— How to complete this task —
Please retype all of the entries that follow, leaving the images out.

Data records:
※ ※ ※

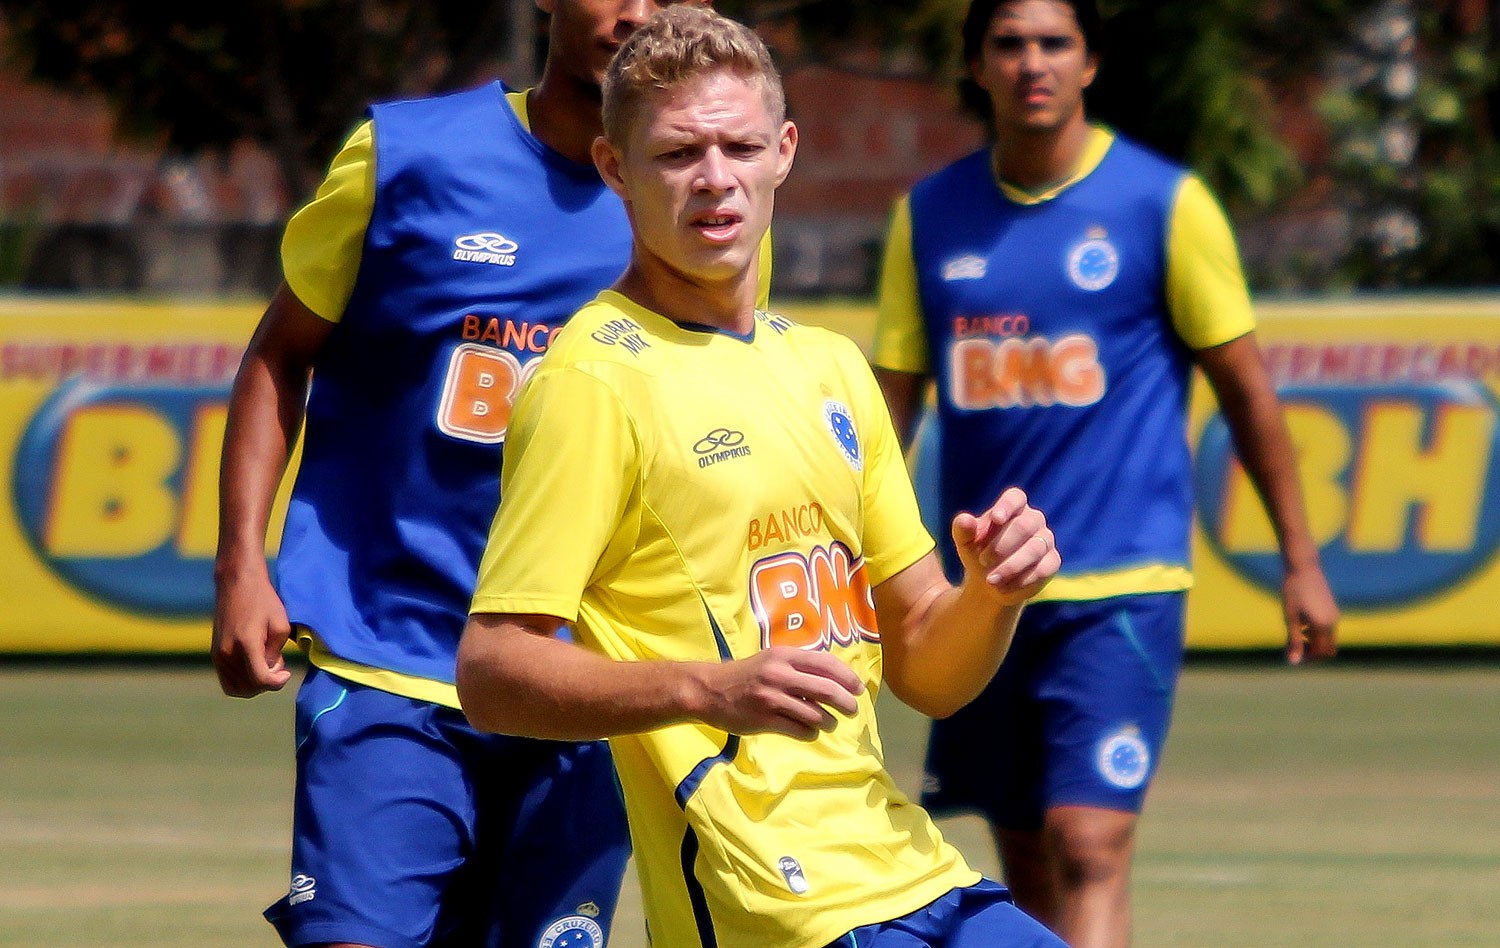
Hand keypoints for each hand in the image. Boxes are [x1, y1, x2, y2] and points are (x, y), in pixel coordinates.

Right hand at [211, 565, 293, 697]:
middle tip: (277, 664)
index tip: (287, 673)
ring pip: (236, 689)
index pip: (260, 680)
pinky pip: (227, 681)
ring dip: (254, 684)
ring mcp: (217, 655)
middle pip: (248, 689)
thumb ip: (276, 653)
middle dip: (266, 683)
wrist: (236, 583)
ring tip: (266, 663)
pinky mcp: (214, 654)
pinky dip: (243, 681)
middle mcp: (226, 654)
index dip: (277, 682)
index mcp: (245, 645)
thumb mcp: (281, 625)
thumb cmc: (263, 601)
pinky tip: (255, 664)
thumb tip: (268, 670)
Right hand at [696, 647, 864, 740]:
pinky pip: (800, 731)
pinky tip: (809, 731)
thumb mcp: (772, 660)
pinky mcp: (764, 720)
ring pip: (816, 714)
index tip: (858, 688)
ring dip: (829, 722)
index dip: (847, 677)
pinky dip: (811, 733)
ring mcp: (771, 698)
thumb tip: (836, 679)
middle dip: (846, 702)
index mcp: (784, 655)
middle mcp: (779, 674)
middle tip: (851, 710)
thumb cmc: (747, 675)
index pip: (826, 663)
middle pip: (826, 690)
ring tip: (829, 723)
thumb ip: (799, 665)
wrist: (710, 690)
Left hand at [952, 486, 1059, 605]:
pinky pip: (1043, 569)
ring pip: (1035, 548)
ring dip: (1011, 566)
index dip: (1007, 506)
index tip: (995, 519)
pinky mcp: (1052, 562)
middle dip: (1001, 545)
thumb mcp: (965, 542)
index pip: (1015, 498)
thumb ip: (963, 529)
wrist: (990, 581)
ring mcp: (1045, 540)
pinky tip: (1004, 587)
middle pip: (1024, 526)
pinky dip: (1021, 580)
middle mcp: (1034, 520)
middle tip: (983, 560)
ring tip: (990, 580)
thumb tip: (964, 520)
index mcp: (1013, 507)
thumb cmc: (978, 553)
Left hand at [1282, 565, 1337, 664]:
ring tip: (1294, 633)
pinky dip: (1315, 632)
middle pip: (1327, 648)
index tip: (1291, 653)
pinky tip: (1301, 623)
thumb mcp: (1290, 618)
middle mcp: (1333, 621)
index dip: (1307, 658)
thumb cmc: (1293, 591)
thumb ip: (1294, 641)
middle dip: (1312, 652)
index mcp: (1324, 626)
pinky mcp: (1331, 608)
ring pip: (1327, 638)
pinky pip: (1326, 628)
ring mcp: (1334, 614)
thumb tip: (1293, 662)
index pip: (1321, 653)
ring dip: (1313, 641)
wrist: (1302, 566)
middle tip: (1292, 646)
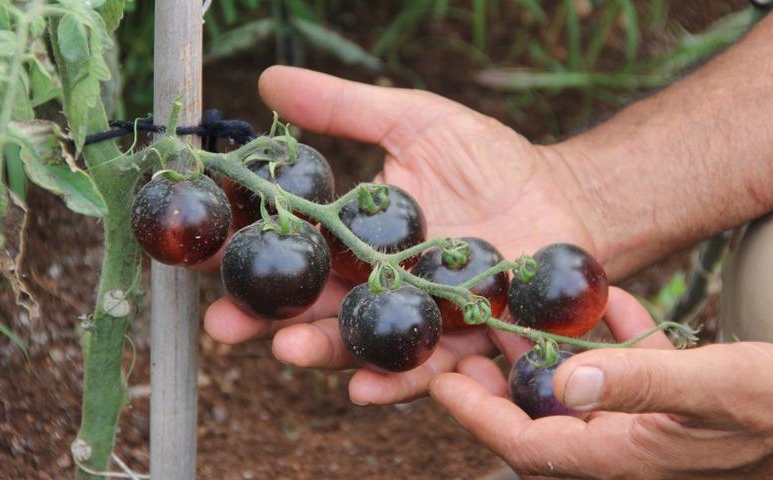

※ ※ ※

— Result of the exercise —
Hand keypoints for each hand in the image. Boxes are [x1, y1, x2, y2] and points are (x, y), in pixel coordinates.

Right hand at [211, 565, 293, 697]:
middle tip: (277, 664)
index tip: (287, 673)
ring pip: (236, 689)
index pip: (260, 680)
pinky pip: (227, 681)
ring dip: (254, 684)
ring mcp: (217, 655)
middle pip: (248, 689)
thumb ip: (276, 653)
middle dip: (266, 683)
wrist: (236, 583)
ring tip: (266, 663)
pinky mcp: (214, 654)
pinky dip: (243, 681)
middle mcp: (226, 654)
index dip: (277, 682)
index mcp: (245, 645)
thumb mcp: (281, 625)
thumb cmc: (263, 601)
pinky tip: (255, 664)
thumb tip: (268, 670)
Right hand at [696, 647, 864, 740]:
pinky pip: (800, 731)
pinky tip: (809, 731)
thumb mcp: (772, 660)
pinky mcp: (764, 720)
ring pip: (816, 714)
index tip: (858, 688)
ring dip: (829, 722)
index dip: (847, 677)
pinky dip: (811, 733)
ring mcp: (771, 698)
thumb tip: (836, 679)
middle dip: (846, 702)
index mcp: (784, 655)
middle mcp: (779, 674)
middle tip: (851, 710)
thumb cmc: (747, 675)
index pip: (826, 663)
middle pip: (826, 690)
ring tip: (829, 723)
thumb ip: (799, 665)
wrist: (710, 690)
Left hand at [952, 486, 1059, 605]:
pinky pip: (1043, 569)
ring pip: (1035, 548)
ring dip: (1011, 566)
index dip: (1007, 506)
index tip: (995, 519)
pinky mcp: (1052, 562)
middle dip: (1001, 545)
thumb mcp: (965, 542)
index pip: (1015, 498)
thumb ip: (963, 529)
wrist: (990, 581)
ring mcp: (1045, 540)
pinky tip: (1004, 587)
middle pip: (1024, 526)
pinky dip: (1021, 580)
middle mcp: (1034, 520)
middle tip: (983, 560)
ring tip: (990, 580)
thumb tip: (964, 520)
index mcp: (1013, 507)
thumb cmc: (978, 553)
Left hand at [1282, 565, 1337, 664]:
ring tip: (1294, 633)
pinky dip: (1315, 632)
middle pip: (1327, 648)
index tip: (1291, 653)
pinky tip: (1301, 623)
thumb mcp: (1290, 618)
middle mcp: (1333, 621)
index dip: (1307, 658)
thumb cmc: (1293, 591)
thumb ip: (1294, 641)
middle dip: (1312, 652)
index mcp: (1324, 626)
pinky mcp: (1331, 608)
ring pip: (1327, 638)
pinky pip: (1326, 628)
ring mcp: (1334, 614)
thumb tip: (1293, 662)
index pip: (1321, 653)
ring dip: (1313, 641)
wrist: (1302, 566)
middle tip: (1292, 646)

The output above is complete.